Os bolsonaristas passaram a convocar Dino de maneira obsessiva para falar em comissões. E jamais buscaram informação ou esclarecimento. Ao contrário: o tom era sempre acusatório, inquisitorial. Já escrevi aqui muitas vezes e reitero: o ministro sempre se comportou com extrema cordialidade, com lhaneza. Nas vezes em que apelou a alguma ironia, ele o fez para se defender de ataques sórdidos. O fato é que a extrema direita no Congresso passou a dispensar ao ministro o tratamento que, se pudessem e tivessem a oportunidade, dispensariam a Lula. Pensem nos dias que antecederam a indicação de Zanin e naqueles imediatamente antes da sabatina e votação. Não há declarações suas em "on".
Dino, por sua vez, era o alvo mais frequente nas redes do ódio. Dada a sua filiação partidária pregressa, resolveu-se pespegar nele a pecha de "comunista e inimigo dos cristãos" — é um devoto católico — porque é o tipo de expediente que funciona nas milícias digitais. E, como se sabe, o esforço final consistiu em acusá-lo de promiscuidade com o crime organizado, o que está muito abaixo de qualquer oposição razoável. Ver Rogério Marinho (PL-RN) apelar a tal expediente — já escrevi sobre este senhor — é asqueroso porque ele nem faz parte da safra de neófitos que o aluvião bolsonarista levou ao Senado. É um político experimentado. Não me parece que esteja maluco. Acho que é oportunismo mesmo: ele se oferece para ser o "cérebro" dessa gente destrambelhada. Vai saber que tipo de ambição alimenta.
O ministro se saiu muito bem. Não caiu em provocações baratas. Chegou a ser ironizado porque estaria ali a afetar uma calma que não lhe seria própria, já que dotado de suposto "espírito belicoso", como acusou o sempre beligerante Marinho, que diz pausadamente, em tom suave, as coisas mais pavorosas.
E O PLACAR?
"Mas e o placar, Reinaldo?" Lembro que Rodrigo Pacheco (PSD-MG) se reelegeu para a Presidência do Senado com 49 votos, dois a mais do que obteve Dino nesta quarta. O buliçoso Marinho recebeu 32, um a mais do que os que decidiram negar seu assentimento a Dino. A realidade triste, um tanto melancólica, é que há duas dúzias de bolsonaristas na nossa "Câmara Alta", que raramente reuniu tantas baixezas.
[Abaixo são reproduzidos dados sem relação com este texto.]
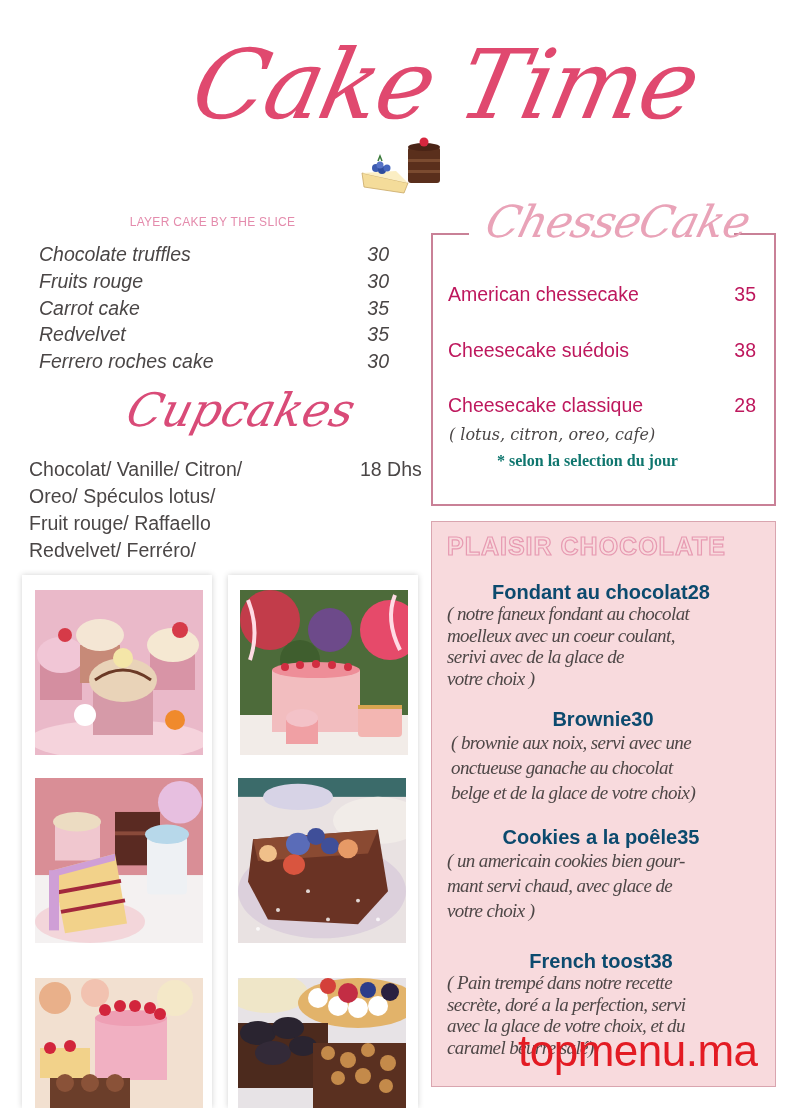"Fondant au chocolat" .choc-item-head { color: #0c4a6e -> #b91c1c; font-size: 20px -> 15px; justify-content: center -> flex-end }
A esses se juntaram outros sete com as mais variadas insatisfações — algumas delas com o próprio tribunal. Entendem que a Corte se sobrepõe ao Parlamento; avaliam que Gilmar Mendes e Alexandre de Moraes são pilares de um STF que não querem (defende demais a democracia...) e anteveem que Dino formará com os dois um trio de ferro para, como afirmou Deltan Dallagnol, prejudicar a direita.
"Ah, fala mais do placar..." Falo, sim! Se o Corinthians tivesse vencido, por um miserável gol de diferença, todos os jogos que disputou, teria sido campeão. Depois de uma campanha sórdida, foi um resultado e tanto. Quem está a fim de caçar derrotas do governo vai ter um refresco daqui a pouco, com a provável derrubada do veto de Lula à manutenção da desoneração da folha de salários. Nesta quinta, Dino e Lula venceram. Basta ver o ódio que a extrema direita está devotando àqueles que considera "traidores", não é mesmo, Sergio Moro?